Oleh karena itu, kebijakan dan insentif yang mendukung agroforestri dan perkebunan hijau perlu diperluas. Misalnya, pemberian akses lahan melalui skema hutan kemasyarakatan (HKm), bantuan teknis, pelatihan agroekologi, hingga akses pembiayaan berbunga rendah bagi petani yang menerapkan praktik berkelanjutan. Insentif fiskal dan kredit hijau menjadi alat yang efektif untuk mendorong perubahan di lapangan.
Sertifikasi, Rantai Pasok, dan Tanggung Jawab Bersama
Transformasi sektor perkebunan tidak akan berhasil tanpa tata kelola yang transparan dan akuntabel. Standar seperti ISPO (Indonesian Sustainable Palm Oil) dan RSPO (Roundtable on Sustainable Palm Oil) merupakan langkah awal penting untuk memastikan bahwa produk perkebunan Indonesia berasal dari proses yang tidak merusak lingkungan dan menghormati hak masyarakat lokal. Namun, pelaksanaan sertifikasi di tingkat tapak masih menghadapi tantangan seperti minimnya pengawasan, ketimpangan informasi, dan belum meratanya akses petani terhadap skema ini.

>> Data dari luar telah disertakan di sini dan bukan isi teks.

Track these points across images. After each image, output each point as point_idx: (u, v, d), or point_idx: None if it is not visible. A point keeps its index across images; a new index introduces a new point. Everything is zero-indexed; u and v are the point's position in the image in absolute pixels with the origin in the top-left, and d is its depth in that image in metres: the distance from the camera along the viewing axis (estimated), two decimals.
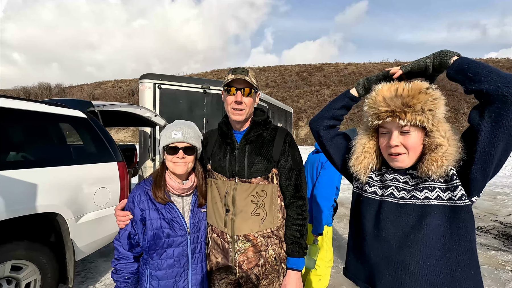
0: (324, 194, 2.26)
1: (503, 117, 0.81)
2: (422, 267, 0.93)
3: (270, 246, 1.31)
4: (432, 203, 0.93)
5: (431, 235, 0.92)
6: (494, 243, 4.29)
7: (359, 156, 1.12)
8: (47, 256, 2.29)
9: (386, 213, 1.02)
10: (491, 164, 0.85)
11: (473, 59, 0.91)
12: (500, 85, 0.81)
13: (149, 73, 4.65)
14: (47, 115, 2.46)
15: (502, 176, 11.32)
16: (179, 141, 1.28)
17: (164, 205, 1.30)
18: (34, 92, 45.69)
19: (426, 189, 0.95)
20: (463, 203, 0.91)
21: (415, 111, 0.94)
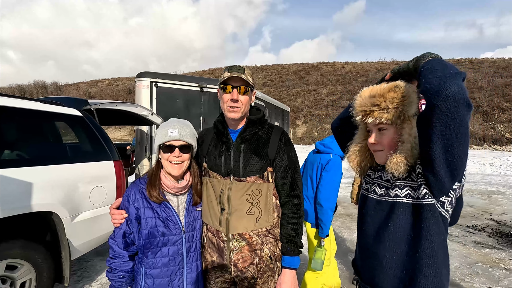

Selain itu, transparansi rantai pasok menjadi tuntutan pasar global. Konsumen di Eropa dan Amerika kini menuntut produk yang bebas deforestasi, berjejak lingkungan rendah, dan memiliki nilai sosial yang kuat. Ini menjadi peluang sekaligus tantangan bagi industri perkebunan nasional. Program sertifikasi berjenjang, sistem rotasi kebun, dan kolaborasi koperasi-swasta menjadi contoh praktik baik yang dapat diperluas. Beberapa koperasi sawit rakyat di Sumatera bahkan mulai menerapkan agroforestri sawit-durian dengan dukungan pupuk kompos, sebagai bentuk pertanian regeneratif.
Tak hanya sektor publik, swasta juga punya peran besar. Perusahaan besar di bidang sawit dan pulp kini mulai mengintegrasikan kebijakan perlindungan keanekaragaman hayati, pengelolaan petak gambut berkelanjutan, serta pelepasliaran satwa liar di kawasan konsesi restoratif. Ini adalah langkah awal menuju model bisnis hijau yang bertanggung jawab.
Dari Perkebunan Eksploitatif ke Lanskap Berkelanjutan
Indonesia tidak kekurangan regulasi dan komitmen. Dokumen Nationally Determined Contribution (NDC) menargetkan penurunan emisi 29–41% pada 2030, sementara strategi FOLU Net Sink 2030 menjadi tonggak untuk sektor kehutanan dan penggunaan lahan. Namun, implementasi di tingkat lapangan masih lemah. Diperlukan penguatan pengawasan, penegakan hukum, dan pemberdayaan petani agar prinsip keberlanjutan benar-benar dijalankan.
Hari Lingkungan Hidup Sedunia harus dimaknai sebagai awal perubahan sistemik. Sektor perkebunan, yang selama ini dikenal dengan intensitas tekanan ekologisnya, justru dapat menjadi pionir restorasi lanskap. Jika didukung dengan kemauan politik, insentif kebijakan, inovasi teknologi, dan partisipasi aktif masyarakat, maka transformasi menuju perkebunan hijau bukan lagi sekadar wacana.
Kita perlu menggeser narasi dari perkebunan sebagai penggerus lingkungan, menjadi penggerak pemulihan ekosistem. Dengan menanam kembali harapan melalui pohon-pohon agroforestri, membangun rantai nilai yang adil, serta memulihkan hubungan antara manusia dan alam, maka masa depan yang hijau bukanlah utopia. Ia adalah hasil dari keputusan yang tepat, dimulai dari sekarang.
Mari kita jadikan Hari Lingkungan Hidup Sedunia tahun ini sebagai momentum untuk memulai dari akar, menanam perubahan, dan menuai keberlanjutan.